The number of babies born to opiate-addicted mothers has increased in recent years.

TOLEDO, OH (WTOL) - The epidemic of heroin addiction is affecting the very smallest among the community in Toledo.

A doctor at Mercy St. Vincent's Hospital talked about the alarming rise in babies starting their life addicted.

The number of babies born to opiate-addicted mothers has increased in recent years. According to a physician at Mercy St. V's, the neonatal intensive care unit is more than doubling every year.

Dr. Gagan Brar says that during the heroin epidemic in 2009, only about 9 or 10 babies born at Mercy St. V's were impacted.

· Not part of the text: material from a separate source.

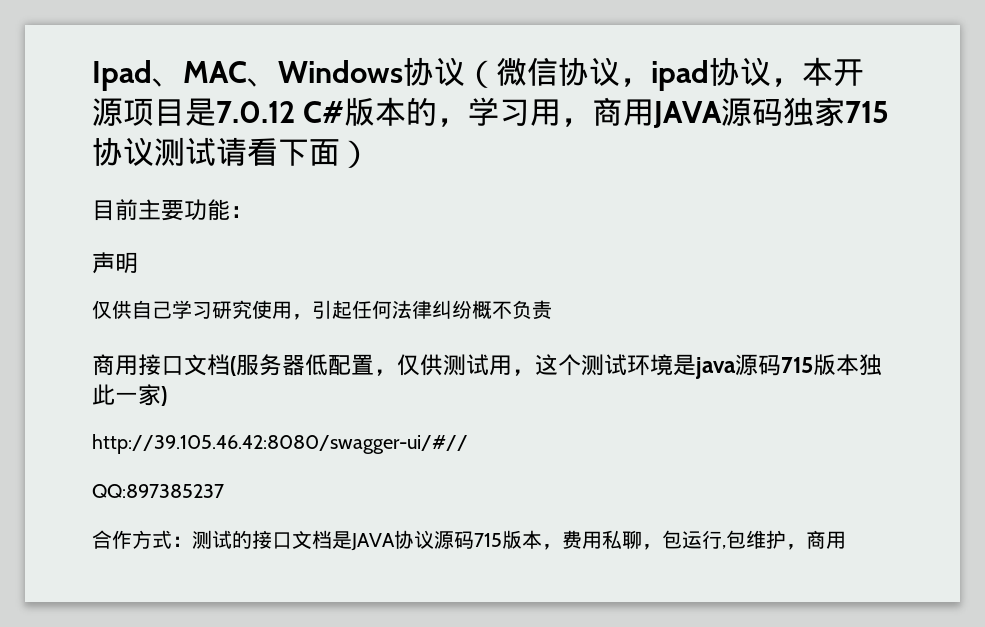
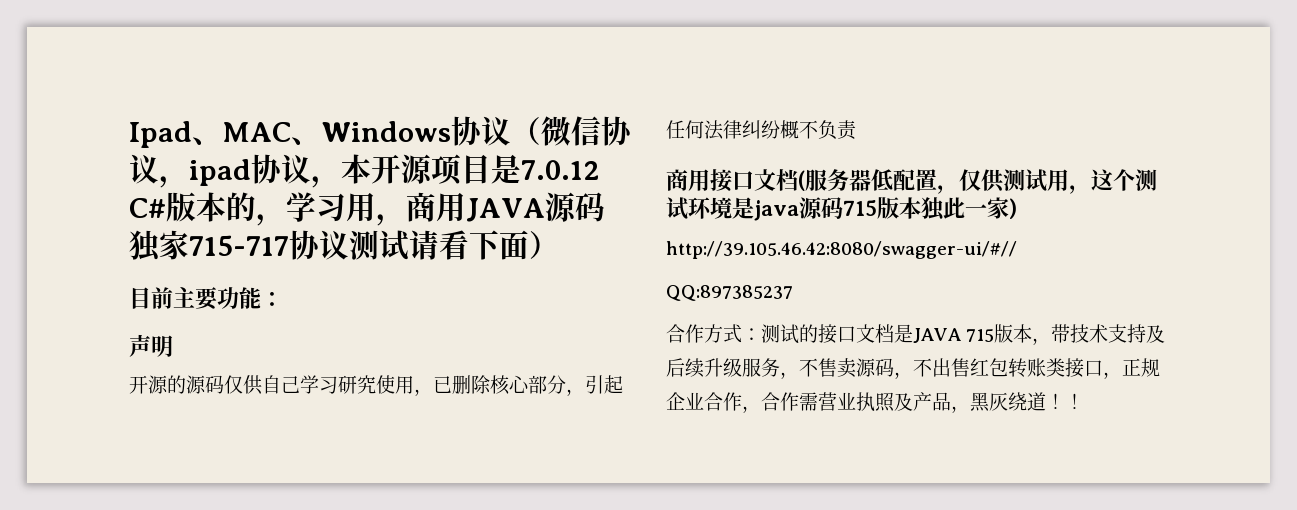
[845,101,890,123] 715 -> [189,235,289,256] 715-717
(138, 263) none -> [129,375,224,394] 开源的源码
(312, 317) none -> [433,375,585,396] 已删除核心部分，
[393,530,474,549] 协议源码 -> (961, 335) none
[561,530,846,550] 费用私聊，包运行,包维护，商用 -> [1051,324,1166,343] [666,358,1160,379] [666,392,1084,413] 带技术支持及后续升级服务，不售卖源码，不出售红包转账类接口，正规企业合作，合作需营业执照及产品，黑灰绕道！！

By 2015, that number spiked to nearly 47, and last year, there were more than 70 babies born to addicted mothers.

These tiny infants can have their own withdrawal symptoms.

"So unless we treat those withdrawal symptoms, these babies will not eat, will not grow," Brar said. "They have a higher incidence of having problems with breathing, with growth and they can have seizures."

Some infants born to addicted mothers are very sensitive to noise and have to be isolated in a quiet area. Some need round-the-clock intensive care.

It's something that deeply impacts the doctors and nurses at the hospital but also the mothers. They're working to help families have better outcomes, even when they've left the hospital.

"They continue to follow up with the person, continue to follow up with the social worker and help them with nutrition, with family planning and things like that," said Brar.

The growing number of babies born addicted to opiates has resulted in all of the staff at Mercy to need new training to deal with the families and the babies, to help them, not just while they are in the hospital, but after they leave their care.